What is the cumulative effect of these infestations? The hopeful message is that we will survive and adapt just as we have with chestnut blight and the passenger pigeon, just to list a few.
It seems reasonable that if people devote their intentions to develop a sound financial plan, retirement plan, and career plan, it would also seem prudent to develop a landscape plan. What legacy would the forest want ten years from now? Twenty? One hundred years from now? As the proverb goes, the best time to plant trees is twenty years ago. And knowing what we know now, the next-best time to plant is now.
The photo above is of the forest edge on one of the properties I steward. It’s in quite a beautiful setting, which is saying the obvious given that anything created by mother earth is beautiful. The raspberry cane pioneers are virtually the only woody plants to have found a foothold in a field that has been donated to nature for the last ten years.

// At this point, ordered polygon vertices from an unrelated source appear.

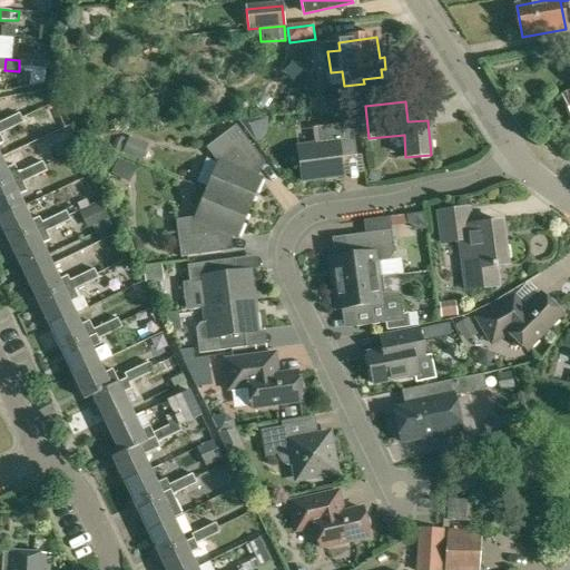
[(59,117),(53,104),(43,108),(48,121),(59,117)]
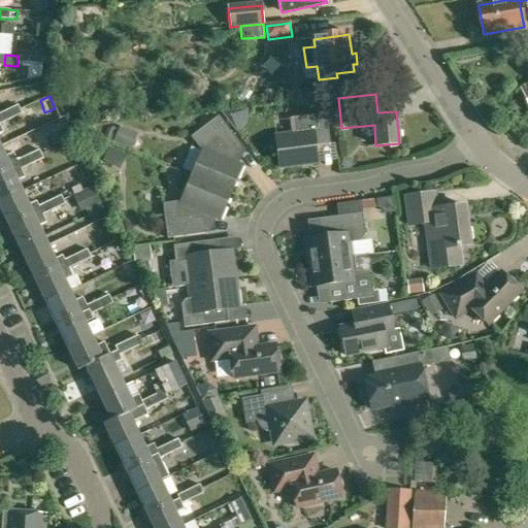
[(18,104),(5,110),(9,119),(22,113),(18,104)]
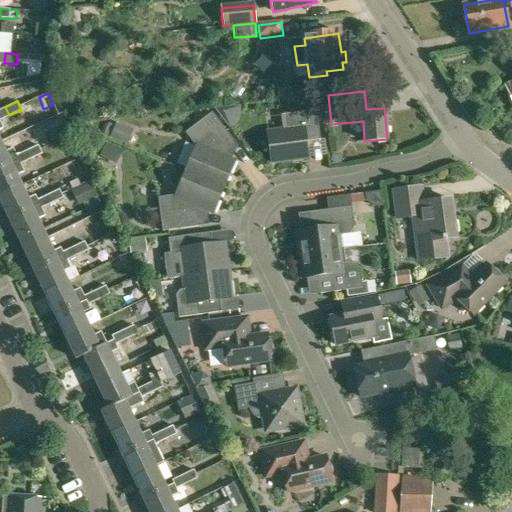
[(5,107),(0,109),(0,129),(3,128),(0,122),(0,119),(9,115),(5,107)]
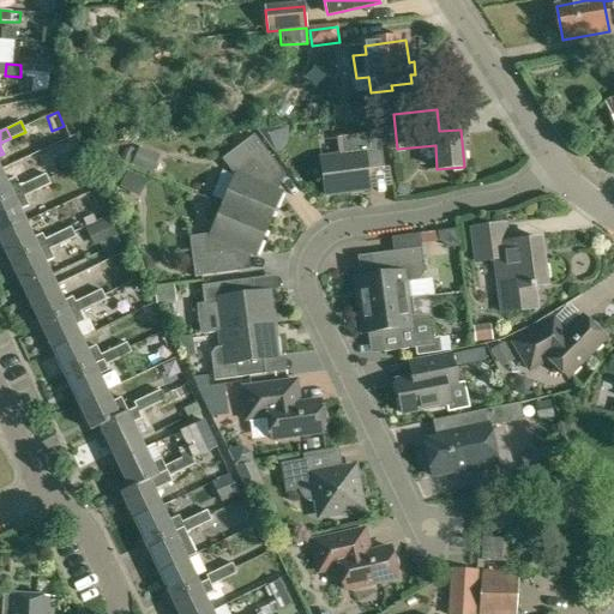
[(325,194),(369,188),(367,169),(384,167),(379,132),(337,137),(339,156),(320,158),(325,194)]
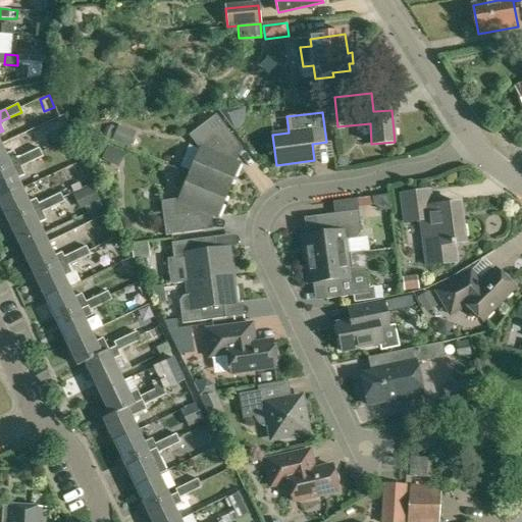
[(189,173),(228,191),(240,164),(224,157),(226,152),(238,143),(216,114),(189,135),(198,148),(200,149),(189,173)]
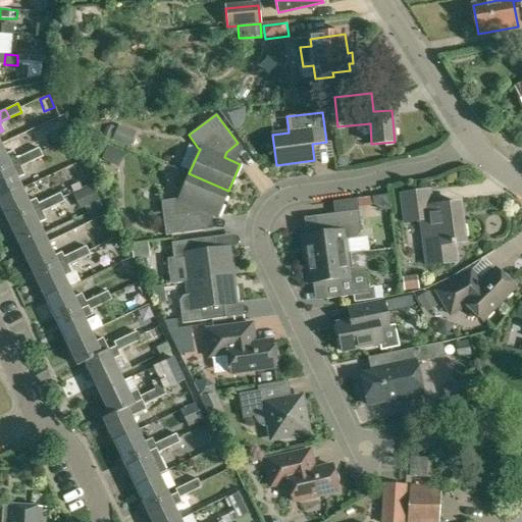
[(134,133),(118,126),(113,138),(128,145),(134,133)]
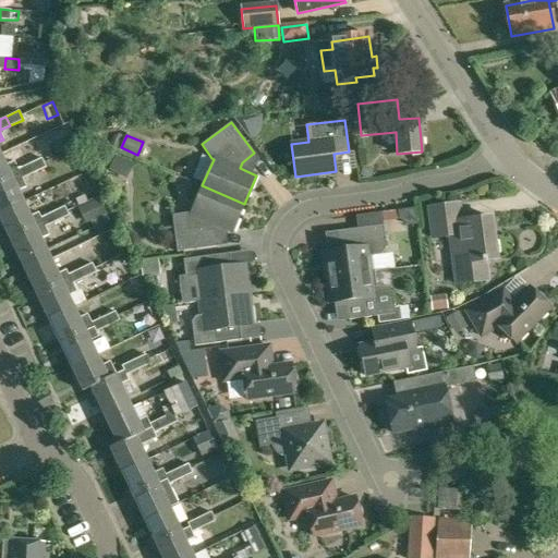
[(4,166),(0,156),(0,182),(19,174),(21,179),(22,179),(22,178),(33,173),(28,164),(17,169),(13,161),(4,166)]
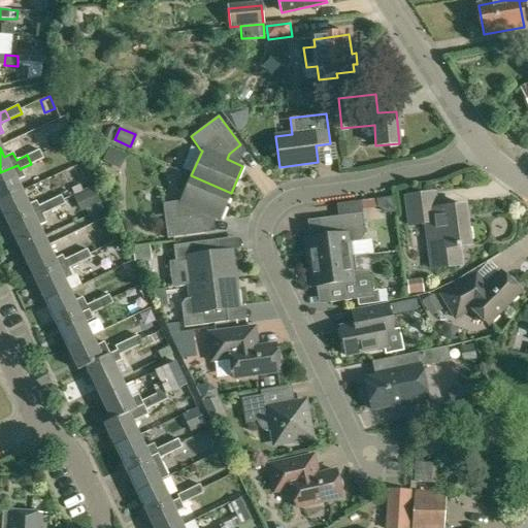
[(126,156),(109,147),(102,160),(119,169),(126,156)]
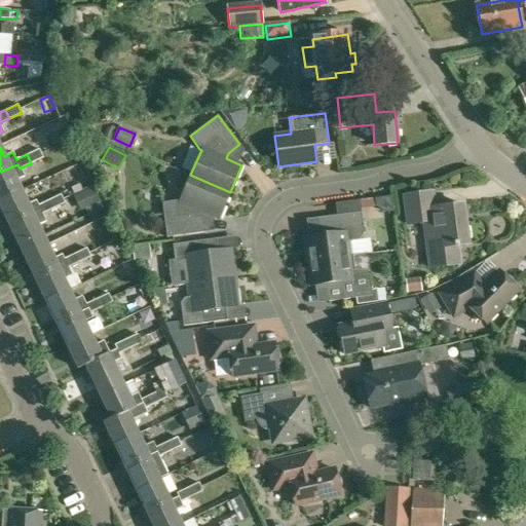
[(42,154),(40,149),(39,148),(27,154),(31,163),(43,157),(42,154)]
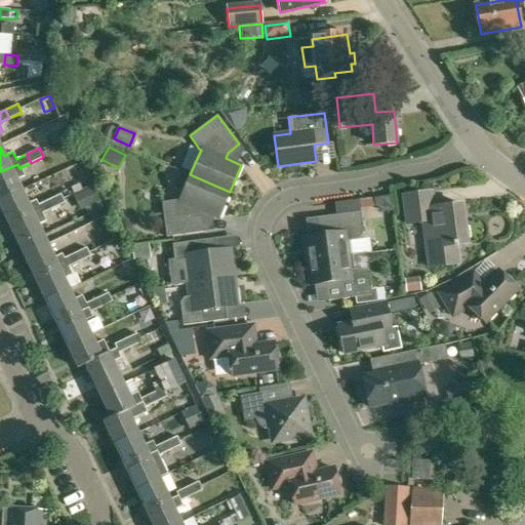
[(24,175),(21,168),(19,168),(17,164),(0,171),(0,199),(21,190),(15,179),(24,175)]
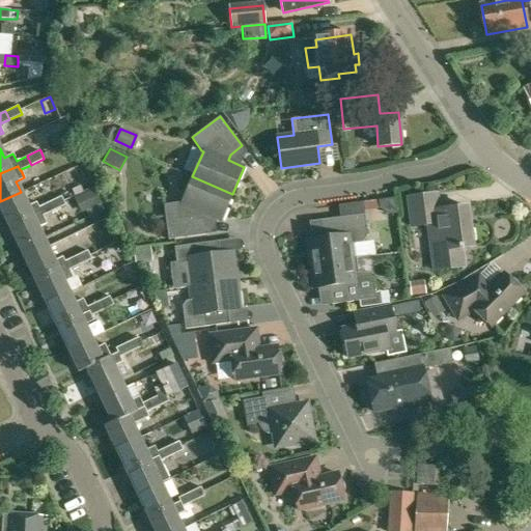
[(232,194),(192,176),(182,202),(179,202),(164,204),(168,240),(204,234),(202,220),(205,214),(221,221),(232,194)]
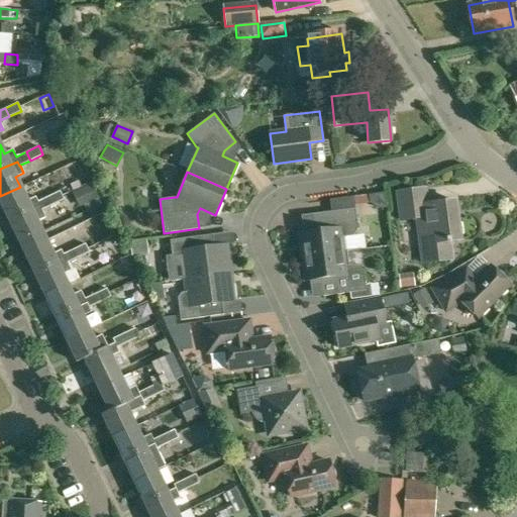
[(99,198),(92,184),(72,194),(79,208),(99,198)]
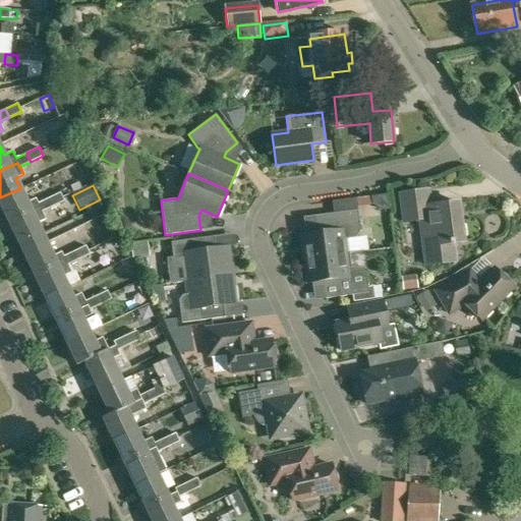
[(20,188),(0,197),(0,207),(7,222),(39,208),(37,204),(38,204),(36,198),(26,203),(20,188)]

Within the patchwork, I transplanted hazelnuts and nut pine seedlings last month. The couple of hazelnuts that are within range of this pic barely registers and demonstrates how invisible the first tree plantings appear (or how bad a photographer I am). The first few years are for acclimatising and building root systems. So I apologise for the lack of sexy foliage displays, plus it will be 5-10 years for the first nuts.
Plant of the Month-ish
Enjoy asparagus? Pluck the tender milkweed shoots and boil for 10-15 minutes. If the milkweed shoots are too developed, the young seedpods can be pan-fried like fritters. Now that’s talking the wild asparagus!
Please forage responsibly and safely. It should be noted milkweed is in relative abundance, and is poisonous eaten raw.